Purcell
James Mansfield
was born in Torquay on the 24th May 1889, the only child to Orlando Augustine Mansfield
of Devon and Louise Christine Jutz of Geneva,
Switzerland.
With
two musical parents it was inevitable Purcell became a musician
and after two appointments as organist and choirmaster in churches
in Devon, in
1910, he was invited to take up the post of organist at the
Park Parish Church in Glasgow,
Scotland and lived in West Princes Street near the church. His term was
interrupted by the Great war
when he joined the 10th Argyle and Sutherland Highlanders. On
his return to Glasgow, and needing somewhere to stay he lodged
with the Campbells in 40 Blantyre Street, opposite the Kelvingrove Art Galleries and Museum
in the city. The Campbells had four daughters and in 1916 Purcell
married Marie Campbell.
On the
20th March 1918 they gave birth to Cedric Orlando. A newspaper
cutting intimates that Cedric was baptised in the house which
suggests Marie was too ill to attend Church and sadly she
died the following year, possibly a victim of the great flu epidemic.

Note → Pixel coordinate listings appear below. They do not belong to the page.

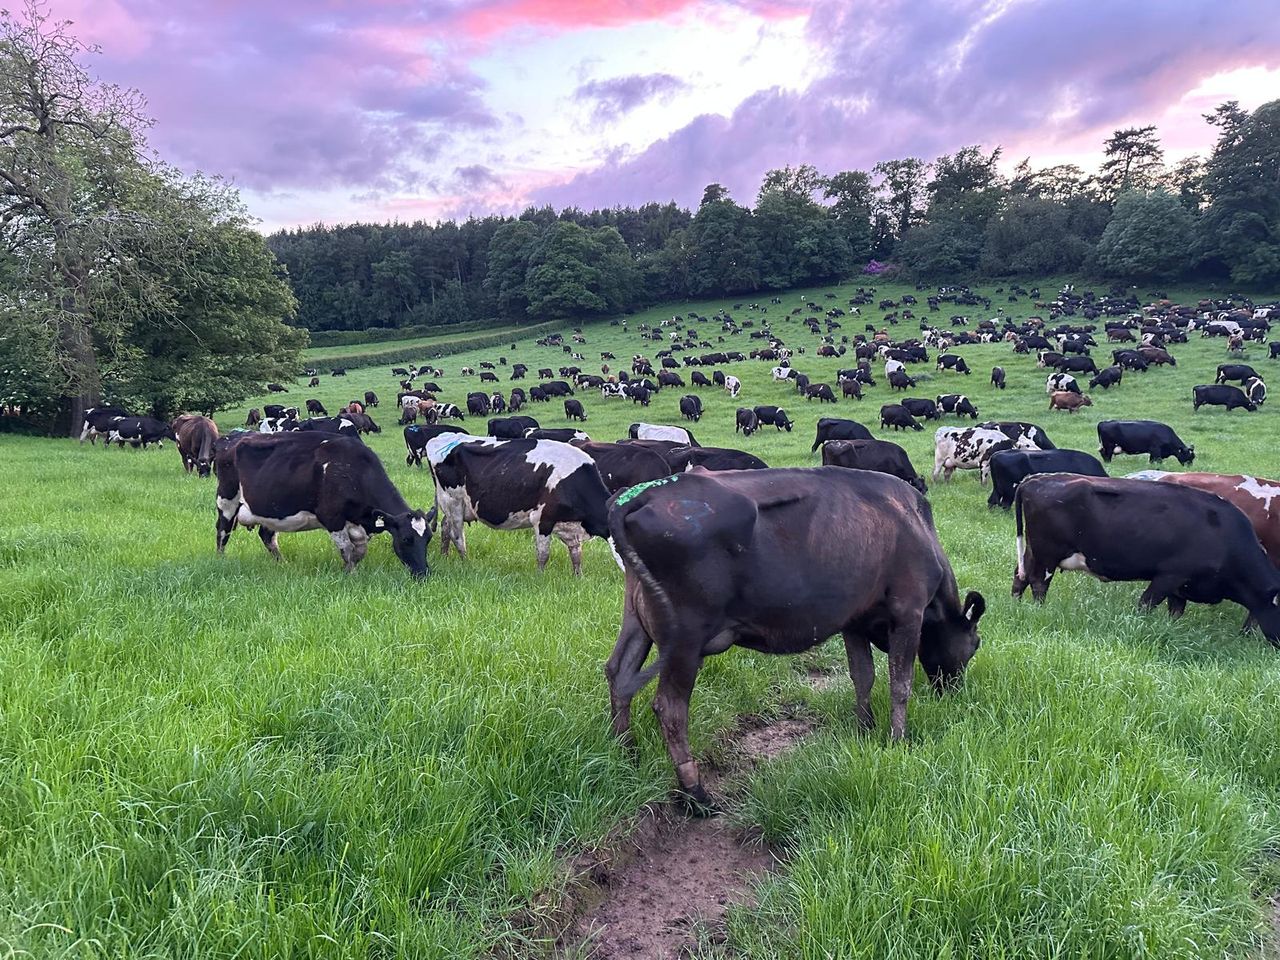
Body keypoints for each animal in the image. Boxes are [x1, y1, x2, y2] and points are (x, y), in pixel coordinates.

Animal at [215, 433, 431, 576]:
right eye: (406, 539)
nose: (424, 572)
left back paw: (283, 564)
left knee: (267, 536)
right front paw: (350, 575)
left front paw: (349, 570)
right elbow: (347, 550)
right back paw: (221, 560)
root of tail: (231, 438)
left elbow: (359, 552)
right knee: (223, 530)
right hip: (226, 499)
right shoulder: (332, 517)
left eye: (428, 538)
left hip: (269, 510)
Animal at [426, 435, 612, 575]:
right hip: (453, 501)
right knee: (457, 535)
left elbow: (576, 555)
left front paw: (578, 577)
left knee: (445, 526)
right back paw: (466, 562)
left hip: (455, 506)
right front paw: (540, 577)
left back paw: (444, 556)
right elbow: (543, 554)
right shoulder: (542, 519)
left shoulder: (570, 527)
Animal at [604, 467, 986, 808]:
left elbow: (862, 676)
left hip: (637, 616)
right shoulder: (908, 610)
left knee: (618, 673)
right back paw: (695, 794)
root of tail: (641, 495)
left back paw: (626, 753)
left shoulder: (854, 620)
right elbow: (900, 685)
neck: (917, 525)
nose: (954, 691)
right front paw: (897, 741)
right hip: (685, 638)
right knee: (669, 707)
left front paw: (864, 730)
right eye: (975, 645)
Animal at [1012, 475, 1280, 644]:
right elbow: (1146, 605)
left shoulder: (1180, 587)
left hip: (1032, 552)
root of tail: (1035, 479)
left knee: (1020, 577)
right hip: (1047, 554)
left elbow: (1175, 613)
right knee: (1038, 583)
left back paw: (1017, 607)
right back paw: (1040, 611)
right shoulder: (1169, 575)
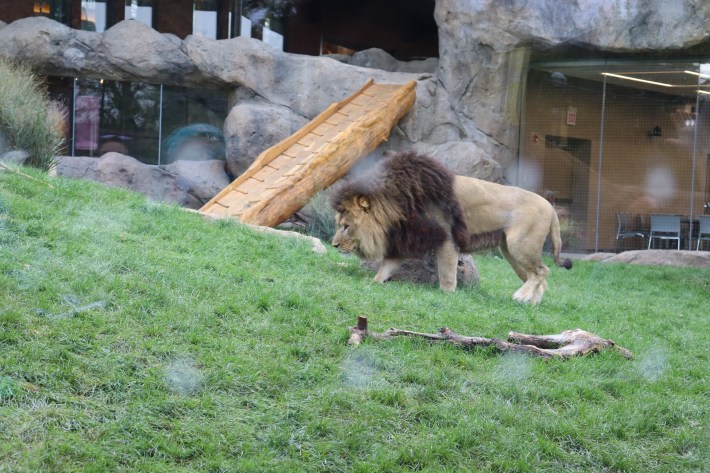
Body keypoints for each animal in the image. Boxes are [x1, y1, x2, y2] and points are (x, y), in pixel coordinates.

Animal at [332, 153, 572, 304]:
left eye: (346, 227)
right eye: (338, 224)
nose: (334, 245)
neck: (397, 208)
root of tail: (550, 207)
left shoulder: (446, 239)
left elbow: (446, 273)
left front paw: (446, 294)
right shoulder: (408, 237)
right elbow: (386, 268)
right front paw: (373, 282)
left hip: (520, 245)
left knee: (543, 271)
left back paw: (521, 297)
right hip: (510, 252)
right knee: (539, 278)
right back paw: (531, 303)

The same year, Purcell was appointed organist and
choirmaster at the Abbey in Paisley, a large town 8 miles East of Glasgow.
The following year he remarried, to Marie's sister Jessie Campbell
and in 1922 Sylvia was born.
The
picture above is of three generations, Purcell, Cedric and
Orlando on holiday in Wales. The picture opposite is a young Cedric
with Purcell, his second wife Jessie and her Mother, Isobel
'Granny' Campbell.
Around
1923 he moved to Pollokshields Parish Church in Glasgow and
was now living in Mosspark, a strategic base for travel to
Glasgow and Paisley. The first address in Mosspark Oval had
views over Bellahouston Park especially spectacular during
the great Empire Exhibition. From
his home he taught and arranged many pieces of music
including concert overtures and over 60 short pieces for the organ.
After his second wife Jessie died at an early age he married a member of his choir, Miss Jean Walker whose brother Tommy was a church organist as well. He
was stiill adjudicating, playing and teaching until his death
on the 24th September 1968 at his home in Mosspark.